** Records supplied follows **

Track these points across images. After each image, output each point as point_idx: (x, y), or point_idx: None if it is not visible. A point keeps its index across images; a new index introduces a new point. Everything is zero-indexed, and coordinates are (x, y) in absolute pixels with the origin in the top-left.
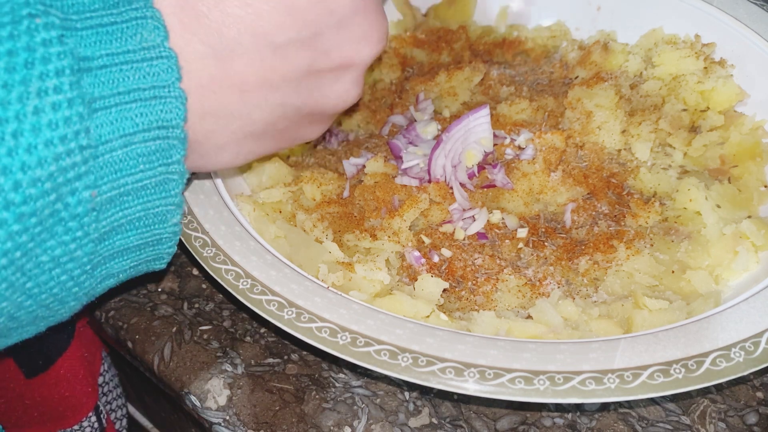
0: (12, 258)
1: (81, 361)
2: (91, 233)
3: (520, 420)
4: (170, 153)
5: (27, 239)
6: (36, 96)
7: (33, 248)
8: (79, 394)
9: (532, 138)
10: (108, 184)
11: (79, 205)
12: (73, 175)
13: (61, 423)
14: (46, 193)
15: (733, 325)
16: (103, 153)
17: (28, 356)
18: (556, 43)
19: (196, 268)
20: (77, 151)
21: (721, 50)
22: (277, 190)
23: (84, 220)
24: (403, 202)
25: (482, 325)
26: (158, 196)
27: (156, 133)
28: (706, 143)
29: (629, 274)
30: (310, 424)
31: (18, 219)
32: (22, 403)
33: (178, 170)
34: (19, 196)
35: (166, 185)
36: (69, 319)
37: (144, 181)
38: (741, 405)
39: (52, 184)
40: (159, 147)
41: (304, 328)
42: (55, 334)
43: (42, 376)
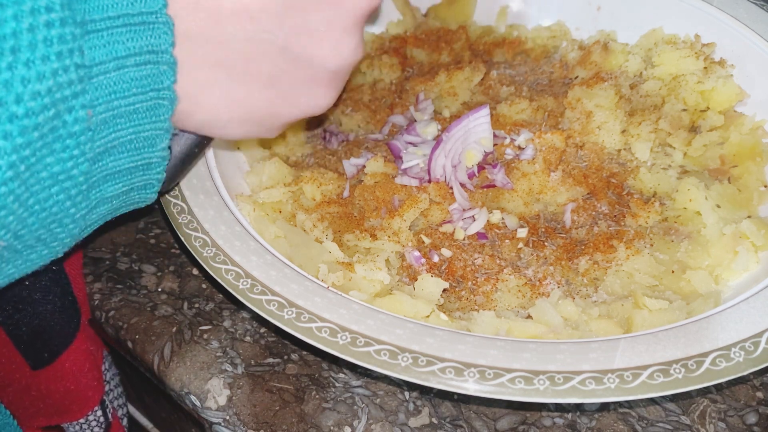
0: (17, 171)
1: (87, 354)
2: (86, 152)
3: (520, 420)
4: (161, 78)
5: (30, 153)
6: (30, 14)
7: (35, 163)
8: (85, 388)
9: (532, 138)
10: (103, 105)
11: (76, 123)
12: (69, 93)
13: (67, 416)
14: (45, 108)
15: (733, 325)
16: (98, 74)
17: (33, 348)
18: (556, 43)
19: (196, 268)
20: (73, 69)
21: (721, 50)
22: (277, 190)
23: (80, 139)
24: (403, 202)
25: (482, 325)
26: (149, 120)
27: (146, 57)
28: (706, 143)
29: (629, 274)
30: (310, 424)
31: (22, 132)
32: (28, 395)
33: (168, 96)
34: (21, 109)
35: (157, 110)
36: (74, 312)
37: (136, 105)
38: (741, 405)
39: (50, 99)
40: (150, 72)
41: (304, 328)
42: (60, 327)
43: (48, 369)
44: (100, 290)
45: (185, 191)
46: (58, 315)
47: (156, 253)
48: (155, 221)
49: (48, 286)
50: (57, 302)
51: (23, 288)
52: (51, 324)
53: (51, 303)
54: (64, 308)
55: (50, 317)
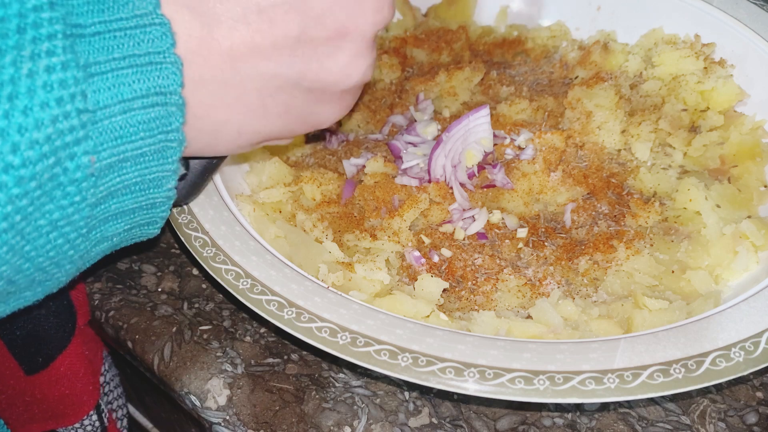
0: (12, 222)
1: (81, 359)
2: (88, 198)
3: (520, 420)
4: (169, 120)
5: (27, 203)
6: (29, 59)
7: (32, 212)
8: (80, 393)
9: (532, 138)
10: (107, 151)
11: (78, 170)
12: (71, 140)
13: (63, 421)
14: (44, 157)
15: (732, 325)
16: (102, 118)
17: (27, 353)
18: (556, 43)
19: (196, 268)
20: (74, 114)
21: (721, 50)
22: (277, 190)
23: (82, 185)
24: (403, 202)
25: (482, 325)
26: (156, 163)
27: (154, 99)
28: (706, 143)
29: (629, 274)
30: (310, 424)
31: (18, 182)
32: (23, 400)
33: (177, 138)
34: (17, 159)
35: (165, 152)
36: (69, 316)
37: (143, 149)
38: (741, 405)
39: (50, 147)
40: (158, 114)
41: (304, 328)
42: (55, 331)
43: (42, 374)
44: (100, 290)
45: None
46: (53, 319)
47: (156, 253)
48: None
49: None
50: (51, 306)
51: None
52: (45, 328)
53: (45, 307)
54: (59, 312)
55: (45, 321)
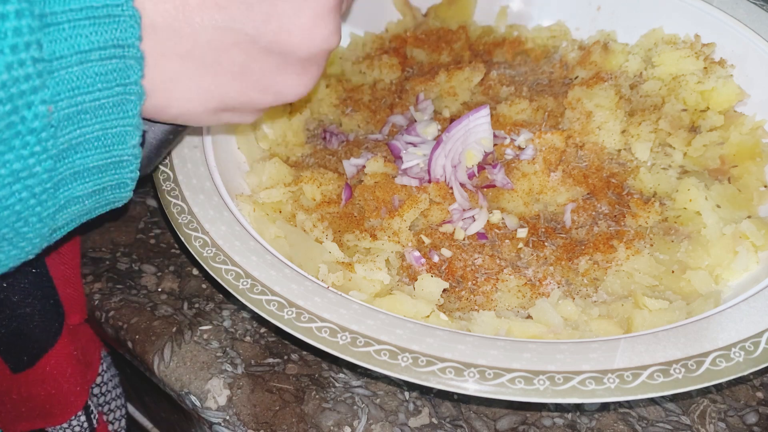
0: None
1: (69, 359)
2: (49, 149)
3: (520, 420)
4: (127, 73)
5: None
6: None
7: None
8: (66, 393)
9: (532, 138)
10: (65, 101)
11: (36, 119)
12: (27, 88)
13: (50, 420)
14: (0, 103)
15: (733, 325)
16: (59, 68)
17: (13, 351)
18: (556, 43)
19: (196, 268)
20: (29, 63)
21: (721, 50)
22: (277, 190)
23: (42, 135)
24: (403, 202)
25: (482, 325)
26: (116, 116)
27: (112, 51)
28: (706, 143)
29: (629, 274)
30: (310, 424)
31: None
32: (9, 398)
33: (135, 91)
34: None
35: (124, 105)
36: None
37: (102, 100)
38: (741, 405)
39: (5, 94)
40: (116, 66)
41: (304, 328)
42: (40, 330)
43: (28, 372)
44: (100, 290)
45: (185, 191)
46: (38, 318)
47: (156, 253)
48: (155, 221)
49: (27, 289)
50: (37, 305)
51: (1, 290)
52: (31, 327)
53: (30, 306)
54: (45, 311)
55: (30, 320)
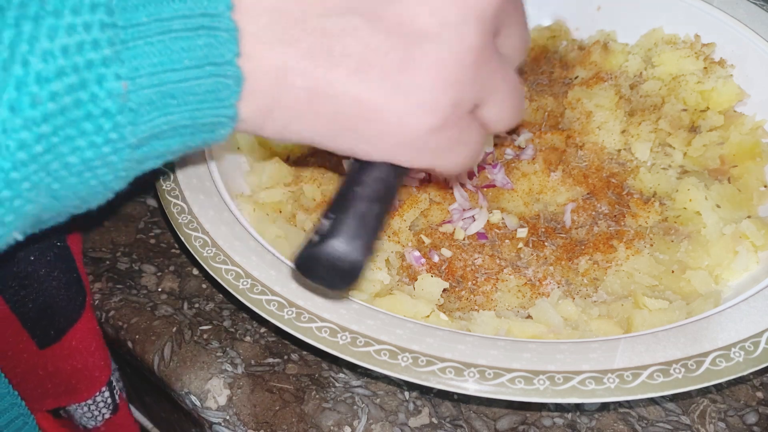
0: (33, 153)
1: (93, 333)
2: (127, 137)
3: (520, 420)
4: (220, 50)
5: (48, 131)
6: None
7: (58, 144)
8: (92, 367)
9: (532, 138)
10: (145, 78)
11: (109, 98)
12: (96, 57)
13: (76, 396)
14: (62, 73)
15: (732, 325)
16: (134, 37)
17: (40, 326)
18: (556, 43)
19: (196, 268)
20: (97, 27)
21: (721, 50)
22: (277, 190)
23: (118, 119)
24: (403, 202)
25: (482, 325)
26: (210, 105)
27: (198, 21)
28: (706, 143)
29: (629, 274)
30: (310, 424)
31: (33, 103)
32: (36, 375)
33: (232, 73)
34: (30, 75)
35: (219, 92)
36: (79, 289)
37: (191, 81)
38: (741, 405)
39: (68, 62)
40: (205, 41)
41: (304, 328)
42: (66, 303)
43: (54, 347)
44: (100, 290)
45: (185, 191)
46: (64, 291)
47: (156, 253)
48: (155, 221)
49: (53, 262)
50: (62, 278)
51: (28, 264)
52: (57, 301)
53: (56, 279)
54: (70, 285)
55: (56, 293)
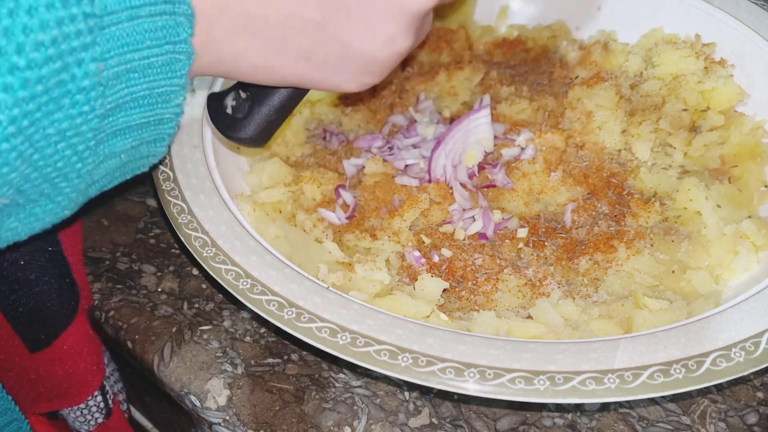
0: (20, 126)
1: (86, 338)
2: (96, 108)
3: (520, 420)
4: (177, 31)
5: (34, 108)
6: None
7: (40, 118)
8: (84, 372)
9: (532, 138)
10: (115, 59)
11: (86, 78)
12: (78, 44)
13: (68, 400)
14: (50, 60)
15: (733, 325)
16: (109, 24)
17: (31, 330)
18: (556, 43)
19: (196, 268)
20: (81, 18)
21: (721, 50)
22: (277, 190)
23: (90, 94)
24: (403, 202)
25: (482, 325)
26: (164, 76)
27: (162, 7)
28: (706, 143)
29: (629, 274)
30: (310, 424)
31: (24, 84)
32: (28, 378)
33: (185, 50)
34: (23, 60)
35: (173, 65)
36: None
37: (151, 59)
38: (741, 405)
39: (56, 51)
40: (166, 23)
41: (304, 328)
42: (57, 308)
43: (45, 351)
44: (100, 290)
45: (185, 191)
46: (55, 296)
47: (156, 253)
48: (155, 221)
49: (44, 267)
50: (54, 283)
51: (19, 268)
52: (48, 305)
53: (47, 284)
54: (61, 290)
55: (47, 298)
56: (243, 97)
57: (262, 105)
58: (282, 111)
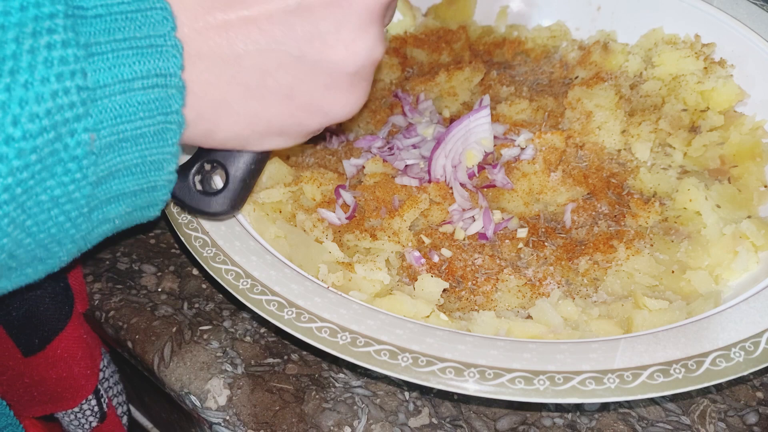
0: (13, 194)
1: (79, 342)
2: (89, 176)
3: (520, 420)
4: (169, 102)
5: (28, 176)
6: (31, 36)
7: (33, 186)
8: (78, 376)
9: (532, 138)
10: (107, 129)
11: (78, 147)
12: (71, 116)
13: (61, 404)
14: (45, 131)
15: (733, 325)
16: (102, 97)
17: (24, 334)
18: (556, 43)
19: (196, 268)
20: (74, 91)
21: (721, 50)
22: (277, 190)
23: (83, 163)
24: (403, 202)
25: (482, 325)
26: (156, 145)
27: (154, 81)
28: (706, 143)
29: (629, 274)
30: (310, 424)
31: (18, 155)
32: (21, 382)
33: (176, 120)
34: (18, 131)
35: (164, 134)
36: (65, 299)
37: (143, 129)
38: (741, 405)
39: (50, 122)
40: (158, 96)
41: (304, 328)
42: (51, 313)
43: (39, 355)
44: (100, 290)
45: None
46: (49, 300)
47: (156, 253)
48: (155, 221)
49: None
50: (47, 287)
51: None
52: (41, 309)
53: (41, 288)
54: (55, 294)
55: (40, 302)
56: (207, 169)
57: (236, 171)
58: (256, 172)
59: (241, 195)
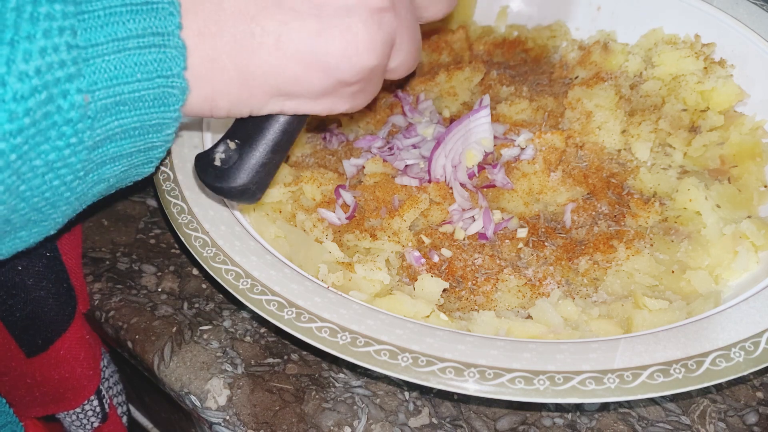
0: (7, 160)
1: (82, 343)
2: (85, 140)
3: (520, 420)
4: (168, 64)
5: (21, 141)
6: None
7: (27, 151)
8: (80, 376)
9: (532, 138)
10: (102, 91)
11: (72, 109)
12: (62, 75)
13: (64, 404)
14: (36, 91)
15: (733, 325)
16: (94, 56)
17: (27, 335)
18: (556, 43)
19: (196, 268)
20: (64, 49)
21: (721, 50)
22: (277, 190)
23: (78, 126)
24: (403, 202)
25: (482, 325)
26: (157, 110)
27: (150, 40)
28: (706, 143)
29: (629, 274)
30: (310, 424)
31: (10, 118)
32: (24, 383)
33: (178, 84)
34: (8, 92)
35: (166, 99)
36: (68, 299)
37: (142, 92)
38: (741, 405)
39: (40, 81)
40: (156, 57)
41: (304, 328)
42: (54, 314)
43: (42, 356)
44: (100, 290)
45: (185, 191)
46: (52, 301)
47: (156, 253)
48: (155, 221)
49: (41, 272)
50: (51, 288)
51: (16, 273)
52: (44, 310)
53: (44, 289)
54: (59, 295)
55: (44, 303)
56: (232, 147)
57: (253, 147)
58: (275, 150)
59: (258, 169)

** End of Records supplied **

Within the material above, the line with "34: (19, 196)" opens the range and the line with "42: (55, 334)" closes it; reproduce that range word for word.

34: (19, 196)
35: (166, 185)
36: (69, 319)
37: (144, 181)
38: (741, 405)
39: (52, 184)
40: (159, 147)
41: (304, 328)
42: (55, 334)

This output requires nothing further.